Subject: [OMPI devel] Barrier/coll_tuned/pml_ob1 segfault for derived data types
From: Eugene Loh (eugene.loh_at_[hidden])
Date: 2012-06-14 19:24:08


I see a segfault show up in trunk testing starting with r26598 when
tests like

     ibm collective/struct_gatherv
     intel src/MPI_Type_free_[types|pending_msg]_[f|c]

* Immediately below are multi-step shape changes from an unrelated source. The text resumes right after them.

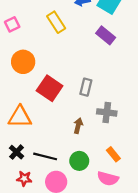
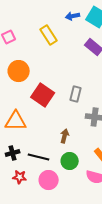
brown arrow: (78, 126) -> (65, 136), moved
black cross: (17, 152) -> (13, 153), turned 32

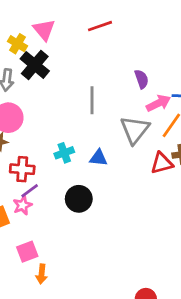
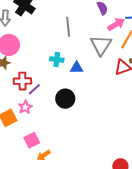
cyan cross: (64, 153) -> (57, 60), moved, turned 32
purple line: (30, 191) -> (34, 89), moved
orange arrow: (42, 274) -> (44, 155), turned 56

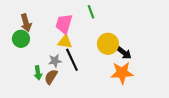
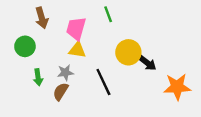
brown arrow: (26, 23) -> (42, 18), moved
black line: (72, 60) -> (103, 82), moved
green arrow: (38, 73) -> (38, 77), moved
orange star: (122, 73) -> (177, 87), moved

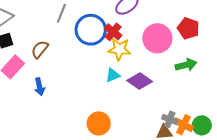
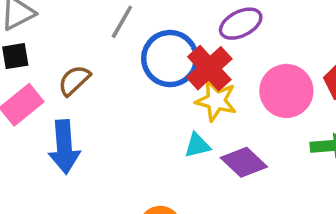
red cross: (113, 32) -> (209, 68), size x1.4
blue arrow: (40, 87) -> (64, 147), size x1.6

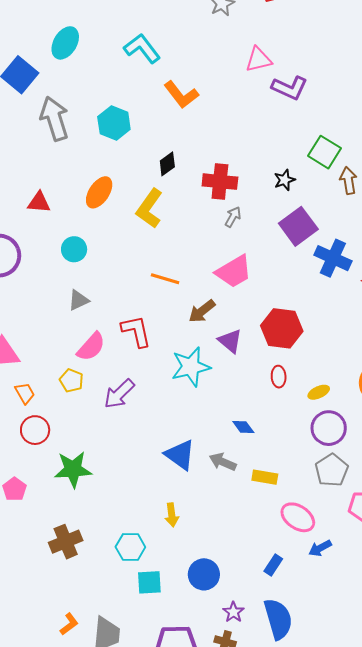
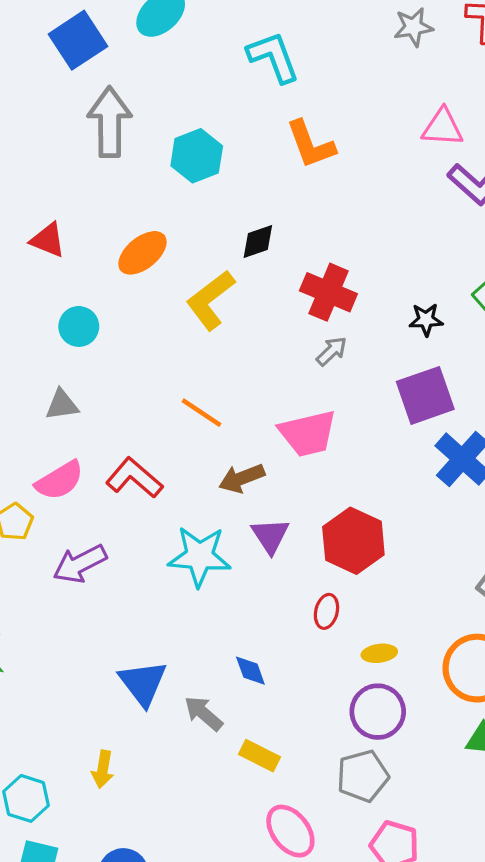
red L-shape: (136, 331) -> (134, 478), turned -54

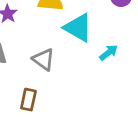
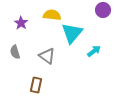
cyan triangle: (78, 28) -> (72, 33), turned 40

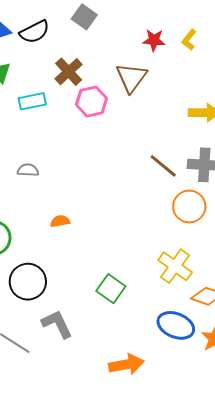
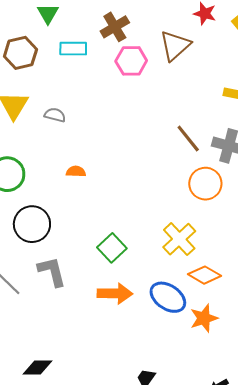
orange arrow: (126, 364) -> (115, 293), moved

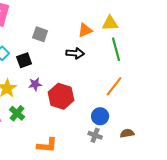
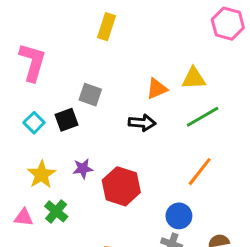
green line: (116, 49) -> (203, 117), turned 75
black square: (24, 60) -> (67, 120), moved

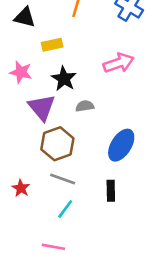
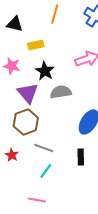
gray semicircle: (85, 106) -> (61, 92), size x1.5
brown hexagon: (57, 144) -> (26, 122), moved

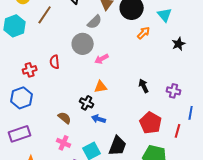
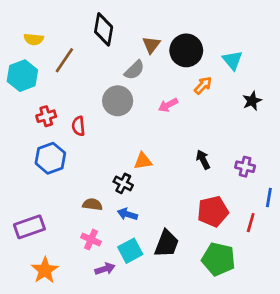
pink arrow: (102, 59) -> (168, 105), moved
red cross: (30, 70) -> (46, 116), moved
blue hexagon: (22, 98) -> (50, 158), moved
brown semicircle: (65, 118) -> (92, 204), turned -32
blue arrow: (99, 119) -> (127, 214), moved
red pentagon: (151, 123) -> (213, 211), turned 30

are run over openib. Here is a typical stack trace:

    opal_convertor_create_stack_at_begining(convertor = 0x689730,
sizes), line 404 in "opal_convertor.c"
    opal_convertor_set_position_nocheck(convertor = 0x689730, position),
line 423 in "opal_convertor.c"
    opal_convertor_set_position(convertor = 0x689730, position =
0x7fffc36e0bf0), line 321 in "opal_convertor.h"
    mca_pml_ob1_send_request_start_copy(sendreq, bml_btl = 0x6a3ea0,
size = 0), line 485 in "pml_ob1_sendreq.c"
    mca_pml_ob1_send_request_start_btl(sendreq, bml_btl), line 387 in
"pml_ob1_sendreq.h"
    mca_pml_ob1_send_request_start(sendreq = 0x689680), line 458 in
"pml_ob1_sendreq.h"
    mca_pml_ob1_isend(buf = (nil), count = 0, datatype, dst = 2, tag =
-16, sendmode = MCA_PML_BASE_SEND_STANDARD, comm, request), line 87 in
"pml_ob1_isend.c"
    ompi_coll_tuned_sendrecv_actual(sendbuf = (nil), scount = 0,
sdatatype, dest = 2, stag = -16, recvbuf = (nil), rcount = 0, rdatatype,
source = 2, rtag = -16, comm, status = (nil)), line 51 in
"coll_tuned_util.c"
    ompi_coll_tuned_barrier_intra_recursivedoubling(comm, module), line
172 in "coll_tuned_barrier.c"
    ompi_coll_tuned_barrier_intra_dec_fixed(comm, module), line 207 in
"coll_tuned_decision_fixed.c"
    PMPI_Barrier(comm = 0x5195a0), line 62 in "pbarrier.c"
    main(0x0, 0x0, 0x0, 0x0, 0x0, 0x0), at 0x403219

The fact that some derived data types were sent before seems to have
something to do with it. I see this sort of problem cropping up in
Cisco and Oracle testing. Up at the level of
pml_ob1_send_request_start_copy, at line 485:

    MCA_PML_OB1_SEND_REQUEST_RESET(sendreq);

I see

     *sendreq->req_send.req_base.req_convertor.use_desc = {
         length = 0
         used = 0
         desc = (nil)
     }

and I guess that desc=NULL is causing the segfault at opal_convertor.c
line 404.

Anyhow, I'm trudging along, but thought I would share at least that much
with you helpful folks in case any of this is ringing a bell.